I ask what discoveries Stiglitz found the most disturbing. He laughs, somewhat mirthlessly. "There were actually so many things - some of it we suspected, but there were a few things I couldn't believe." The fact that a contractor working as a security guard gets about $400,000 a year, for example, as opposed to a soldier, who might get about $40,000. That there is a discrepancy we might have guessed - but not its sheer scale, or the fact that, because it is so hard to get insurance for working in Iraq, the government pays the premiums; or the fact that, if these contractors are injured or killed, the government pays both death and injury benefits on top. Understandably, this has forced a rise in sign-up bonuses (as has the fact that the army is so desperate for recruits that it is signing up convicted felons). "So we create a competition for ourselves. Nobody in their right mind would have done that. The Bush administration did that ... that I couldn't believe. And that's not included in the cost the government talks about."

Then there was the discovery that sign-up bonuses come with conditions: a soldier injured in the first month, for example, has to pay it back. Or the fact that "the troops, for understandable reasons, are made responsible for their equipment. You lose your helmet, you have to pay. If you get blown up and you lose your helmet, they still bill you." One soldier was sued for $12,000 even though he had suffered massive brain damage. Some families have had to buy their children body armour, saving the government costs in the short term; those too poor to afford it sustain injuries that the government then has to pay for. Then there's the fact that it was not until 2006, when Robert Gates replaced Donald Rumsfeld as secretary of defence, that the DOD agreed to replace Humvees with mine-resistant ambush-protected (MRAP) armoured vehicles, which are much more able to repel roadside bombs; until that time, IEDs killed 1,500 Americans. "This kind of penny-wise, pound-poor behaviour was just unbelievable."

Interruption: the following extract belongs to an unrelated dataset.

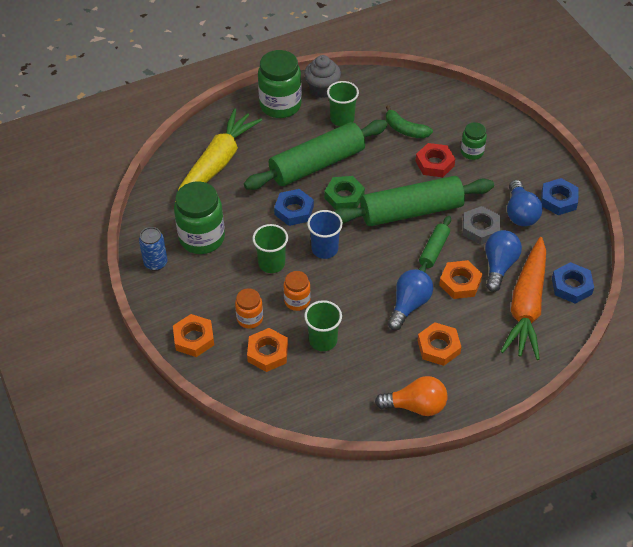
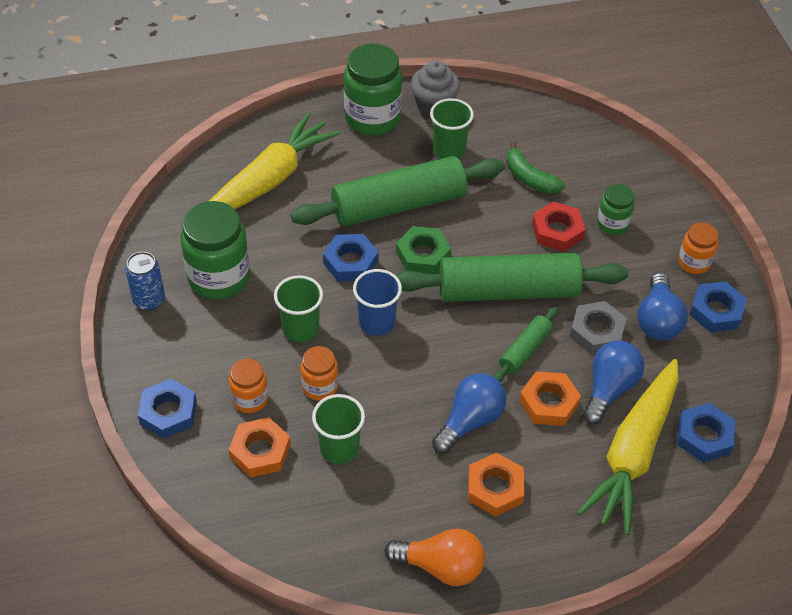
camera: 10 degrees right, 0 degrees up
orange nut [173,314,214,357] -> blue nut [138,379,197,439]
orange carrot [500,237,546,360] -> yellow carrot [577,359,679,535]
none -> orange jar [678,222,719,274]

Yet on another level, Stiglitz is unsurprised, because such decisions are of a piece with the thoroughgoing intellectual inconsistency of the Bush administration. The general approach, he says, has been a "pastiche of corporate bail-outs, corporate welfare, and free-market economics that is not based on any consistent set of ideas. And this particular kind of pastiche actually contributed to the failures in Iraq." There are the well-rehearsed reasons: ignoring international democratic processes while advocating democracy; pushing forward liberalisation before Iraq was ready. Stiglitz's twist on this was the emails he was receiving from the United States Agency for International Development, complaining about the Treasury being obstructive. "They were saying, 'Can you help us? Because we're trying to get businesses to work, but the US Treasury is trying to tighten credit, so there's no money in this country.' "


It's probably fair to judge the liberals in these circles, the “free market people”, as the progressive element, or at least as the less anti-progressive. But I don't think the course of human freedom is going to be set back by looking at these things.